Entre les deux enregistrements, huit années durant lesquelles Fuzati n'a pas chômé, et pas seulement parce qu'il se refuse à vivre de sa musique par crainte des mauvais choix de carrière. Il a notamment produit l'intégralité des morceaux du Klub des 7 (collectif rapologique incluant entre autres James Delleck et Gérard Baste des Svinkels), gagnant au passage la ferme conviction que l'avenir de l'autre Klub ne pouvait passer que par l'indépendance : «Avec le Klub des 7, on a fait en sorte de tout maîtriser de A à Z. Ça m'a beaucoup appris sur l'industrie, au point de m'amener à sortir La Fin de l'espèce sur Les Disques du Manoir, un label que j'ai créé quand je me suis rendu compte que les indé me tenaient le même discours que les majors. Chaque discussion démarrait de la même façon : «Fuzati, t'as une belle plume mais...». À partir de là, je savais qu'ils voulaient me tirer vers un truc à la Oxmo Puccino, un peu chanson française. Sauf que moi, je ne fais pas de compromis». Il n'en fait pas non plus sur la méthode : ourdi au fil de longues sessions de fouilles dans les bacs à vinyles (ou crate digging), La Fin de l'espèce a été enregistré en trois jours, dans l'idée de recapturer la spontanéité et le grain des classiques du jazz, pour un résultat incomparable bien qu'à équidistance de l'implacabilité du Wu-Tang Clan originel et de la nonchalance du Gainsbourg de Melody Nelson.

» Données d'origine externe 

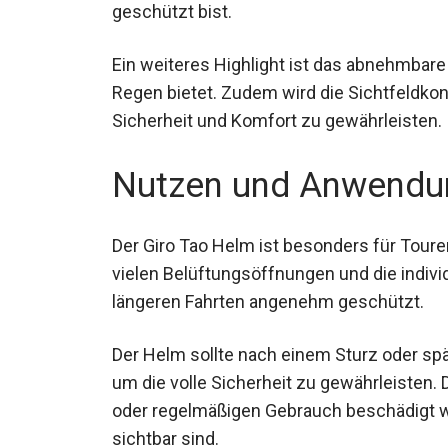
geschützt bist.
Ein weiteres Highlight ist das abnehmbare
Regen bietet. Zudem wird die Sichtfeldko
Sicherheit und Komfort zu gewährleisten.
Nutzen und Anwendu
Der Giro Tao Helm ist besonders für Toure
vielen Belüftungsöffnungen und die indivi
längeren Fahrten angenehm geschützt.
Der Helm sollte nach einem Sturz oder sp
um die volle Sicherheit zu gewährleisten
oder regelmäßigen Gebrauch beschädigt 
sichtbar sind.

Quant à la fameuse plume, célinienne pour les uns, houellebecquienne pour les autres, elle est tout simplement la plus inventive et incisive du milieu, fusse-t-elle encrée à l'insatisfaction professionnelle («Le vendredi c'est décontract' ils portent des mocassins en daim / Avec leurs têtes de types qui prennent leur pied à la fête des voisins / Je les écoute déblatérer dans cette réunion sans fin / On fait le point pour le débrief' du point que l'on fera demain») ou à la pression procréative («Je n'ai rien de désaxé c'est vous qui ne marchez plus droit / Chérie ne t'inquiète pas non je ne m'tromperai pas d'endroit / Je sais parfaitement où la mettre pour que le futur soit plus beau / Parfois ta merde salit les draps mais tout le monde pourra boire de l'eau»).

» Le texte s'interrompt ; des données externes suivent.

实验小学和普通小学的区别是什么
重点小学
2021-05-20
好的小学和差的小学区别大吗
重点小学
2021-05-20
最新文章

À ce propos, à quand un roman ou un recueil de nouvelles ? La réponse est à la hauteur des précédentes, intransigeante, définitive : «J'ai trop de respect pour la littérature pour me lancer là-dedans. Si je devais publier, il faudrait que je sois certain de ne pas être dans la redite. Mais il y a tellement de putains d'auteurs : Bukowski, Fante, Buzzati bien sûr... En tout cas, je me sens plus écrivain que rappeur, mais le terme est trop pompeux. Je lui préfère celui de writer. Souvent les rappeurs partent du flow puis remplissent avec des mots. Moi j'ai la démarche inverse. Je pars toujours du sens. Je ne me laisse jamais guider par une rime. L'idée doit dominer la punchline». Amen.